### WHAT YOU ARE ASKED TO DO
A line belongs in the answer only if it contains the word "ankle"; copy every such line from the listing below.

### DATA
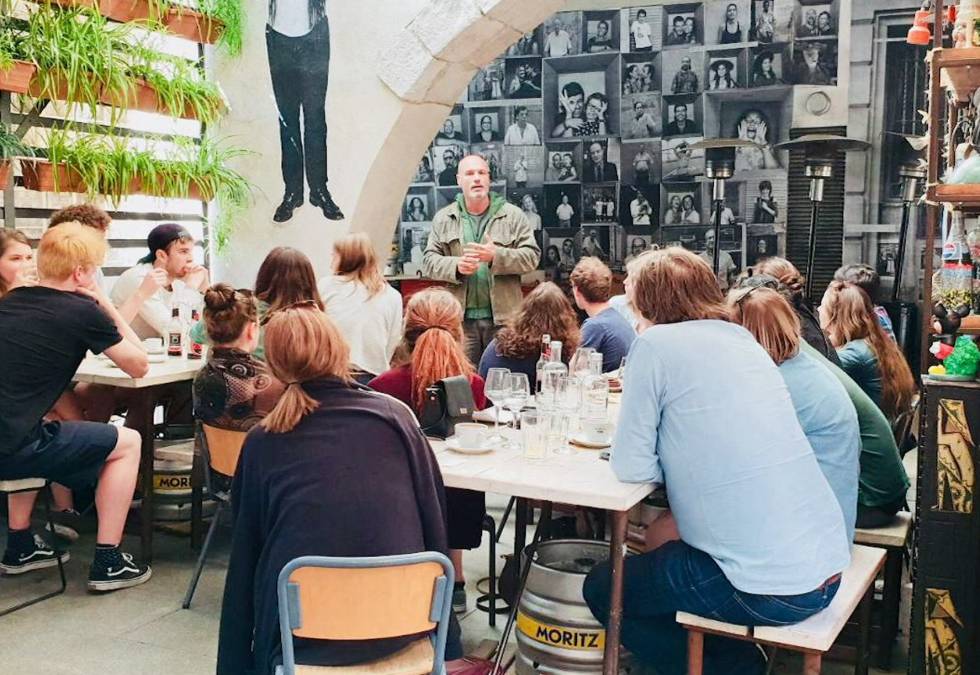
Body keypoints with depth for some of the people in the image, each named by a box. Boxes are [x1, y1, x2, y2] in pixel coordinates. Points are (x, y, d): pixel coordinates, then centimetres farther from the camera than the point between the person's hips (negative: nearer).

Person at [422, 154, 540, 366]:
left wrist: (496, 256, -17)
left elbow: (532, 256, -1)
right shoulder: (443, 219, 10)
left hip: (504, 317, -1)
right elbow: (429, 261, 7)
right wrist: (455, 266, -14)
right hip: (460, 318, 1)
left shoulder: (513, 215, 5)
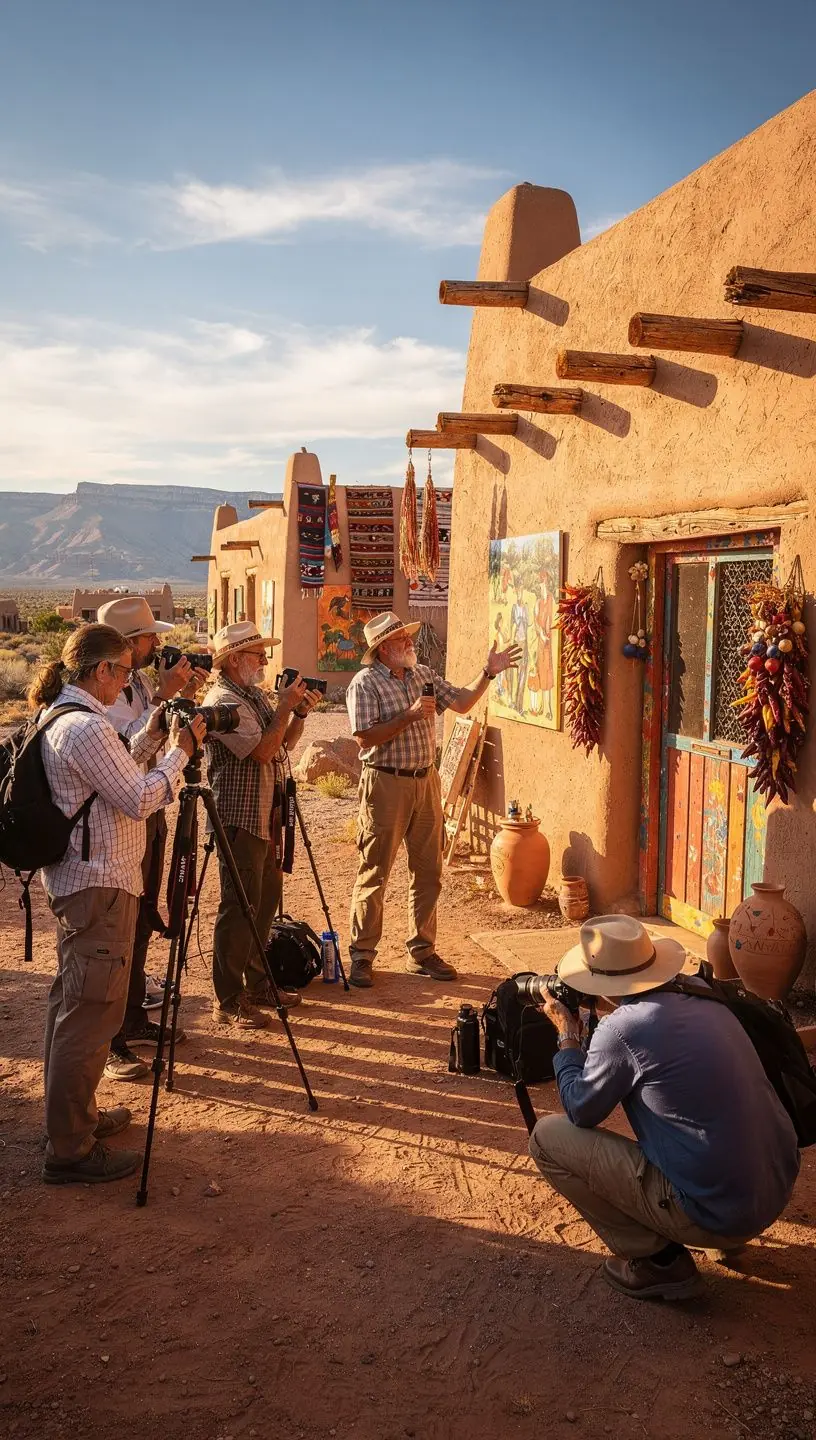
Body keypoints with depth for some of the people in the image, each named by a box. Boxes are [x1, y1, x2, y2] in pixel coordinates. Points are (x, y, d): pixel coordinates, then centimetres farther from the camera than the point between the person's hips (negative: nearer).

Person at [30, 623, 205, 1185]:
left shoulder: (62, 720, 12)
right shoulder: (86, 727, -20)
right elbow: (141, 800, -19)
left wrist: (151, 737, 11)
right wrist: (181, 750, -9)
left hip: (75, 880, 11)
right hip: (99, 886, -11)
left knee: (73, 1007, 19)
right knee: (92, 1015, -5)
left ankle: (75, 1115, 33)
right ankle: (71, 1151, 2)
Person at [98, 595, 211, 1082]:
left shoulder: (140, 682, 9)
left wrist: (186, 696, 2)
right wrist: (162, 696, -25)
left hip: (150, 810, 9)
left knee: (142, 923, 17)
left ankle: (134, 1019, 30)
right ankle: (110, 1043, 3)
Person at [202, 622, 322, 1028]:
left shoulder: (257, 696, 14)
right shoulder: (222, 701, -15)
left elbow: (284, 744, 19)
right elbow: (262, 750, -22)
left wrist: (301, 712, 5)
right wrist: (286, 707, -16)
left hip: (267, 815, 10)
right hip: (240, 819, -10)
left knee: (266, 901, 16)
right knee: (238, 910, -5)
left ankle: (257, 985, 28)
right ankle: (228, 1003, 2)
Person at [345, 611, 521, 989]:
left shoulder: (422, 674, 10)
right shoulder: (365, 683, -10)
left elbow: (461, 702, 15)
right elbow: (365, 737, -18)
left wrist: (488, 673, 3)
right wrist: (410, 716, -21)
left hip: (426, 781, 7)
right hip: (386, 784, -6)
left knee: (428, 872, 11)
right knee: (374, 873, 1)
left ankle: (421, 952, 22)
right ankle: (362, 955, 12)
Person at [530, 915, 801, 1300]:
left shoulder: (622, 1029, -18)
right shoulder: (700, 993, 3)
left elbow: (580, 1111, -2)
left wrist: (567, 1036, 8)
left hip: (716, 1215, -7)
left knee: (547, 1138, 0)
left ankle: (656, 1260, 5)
---
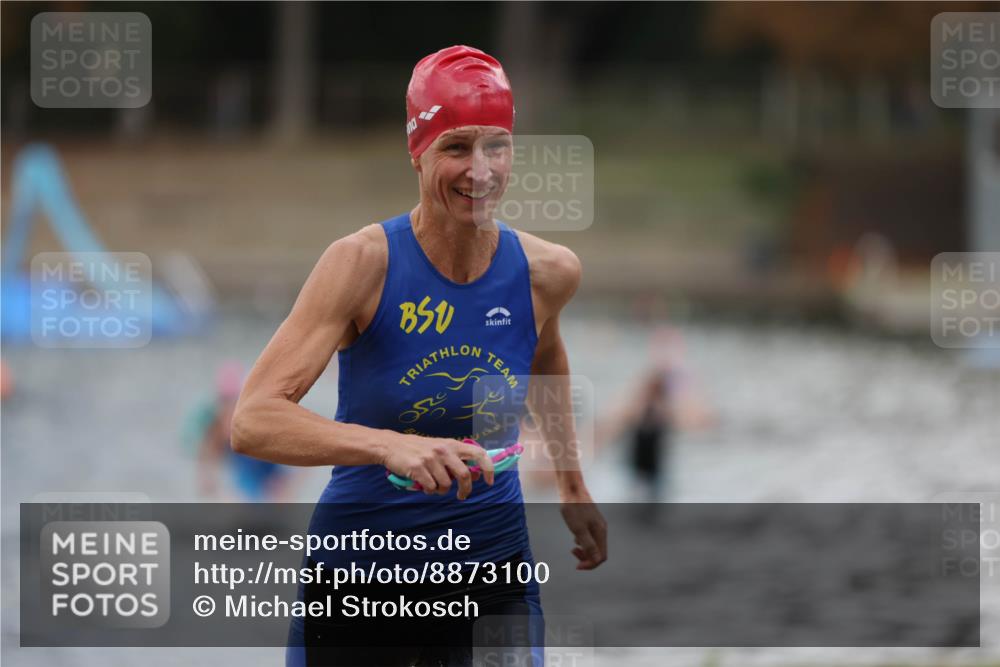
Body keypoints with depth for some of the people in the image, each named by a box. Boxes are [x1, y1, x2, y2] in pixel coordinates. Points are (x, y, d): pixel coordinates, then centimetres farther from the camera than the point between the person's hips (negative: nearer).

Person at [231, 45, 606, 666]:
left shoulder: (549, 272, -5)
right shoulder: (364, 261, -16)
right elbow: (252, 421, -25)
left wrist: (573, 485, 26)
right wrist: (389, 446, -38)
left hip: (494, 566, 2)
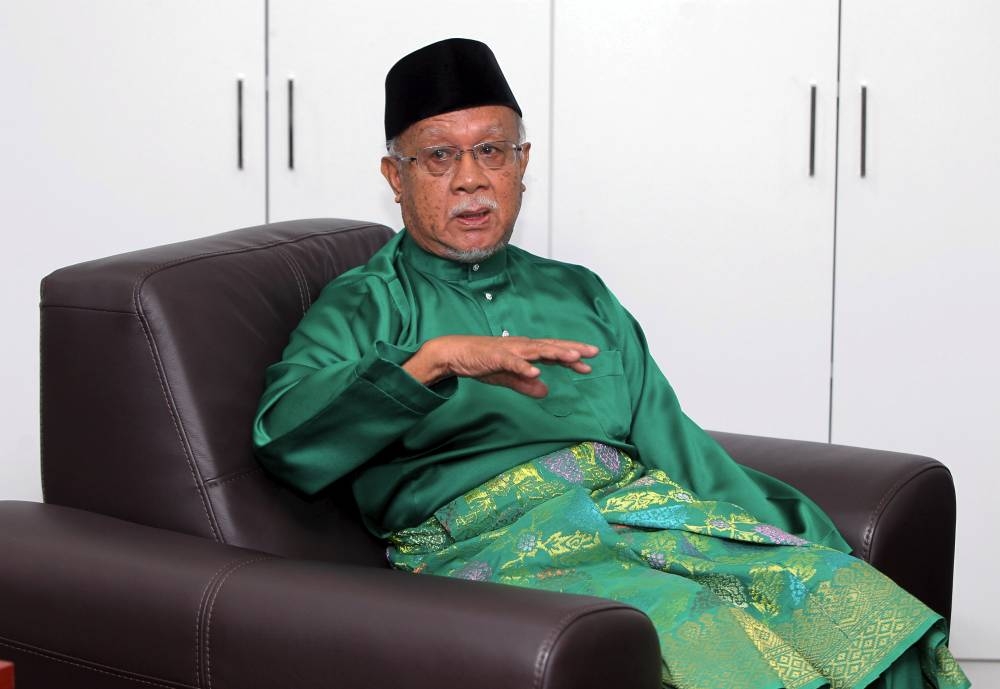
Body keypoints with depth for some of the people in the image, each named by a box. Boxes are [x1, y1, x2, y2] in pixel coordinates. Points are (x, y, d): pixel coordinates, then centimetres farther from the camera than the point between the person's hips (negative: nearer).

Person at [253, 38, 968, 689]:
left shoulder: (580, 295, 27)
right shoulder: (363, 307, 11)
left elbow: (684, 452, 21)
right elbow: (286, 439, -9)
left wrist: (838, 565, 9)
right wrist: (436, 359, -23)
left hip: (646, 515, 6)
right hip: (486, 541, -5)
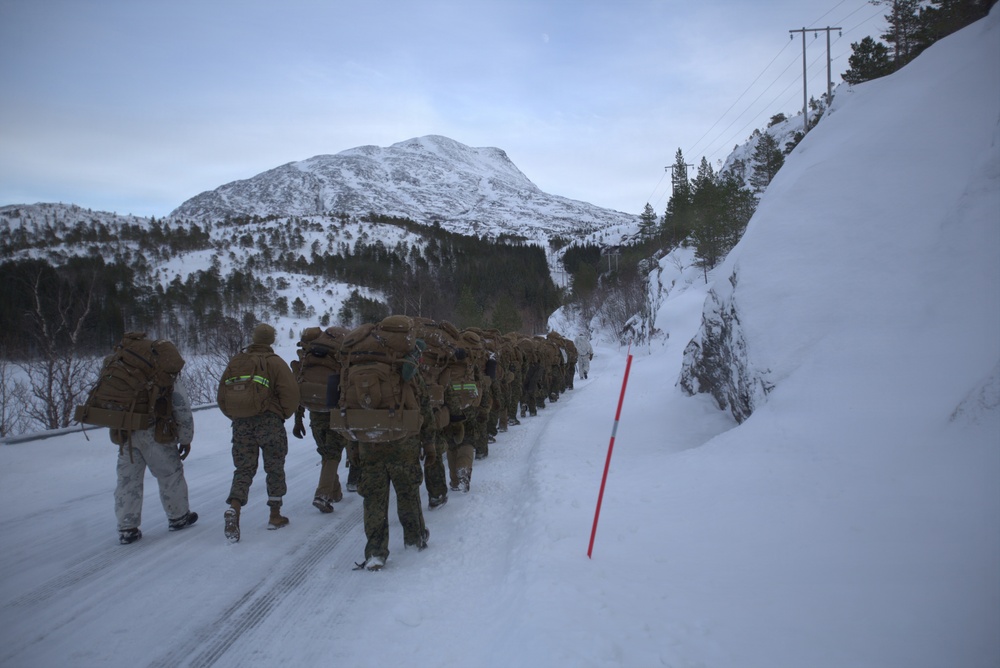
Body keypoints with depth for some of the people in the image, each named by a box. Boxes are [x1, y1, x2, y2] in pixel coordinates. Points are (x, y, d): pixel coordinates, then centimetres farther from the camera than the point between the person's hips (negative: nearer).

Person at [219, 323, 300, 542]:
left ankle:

### FINISHED TASK
left ankle: (75, 1115, 33)
right ankle: (71, 1151, 2)
left ankle: (134, 1019, 30)
right ankle: (110, 1043, 3)
left ankle: (257, 985, 28)
right ankle: (228, 1003, 2)
left ankle: (421, 952, 22)
right ankle: (362, 955, 12)
left ankle: (656, 1260, 5)
left ankle:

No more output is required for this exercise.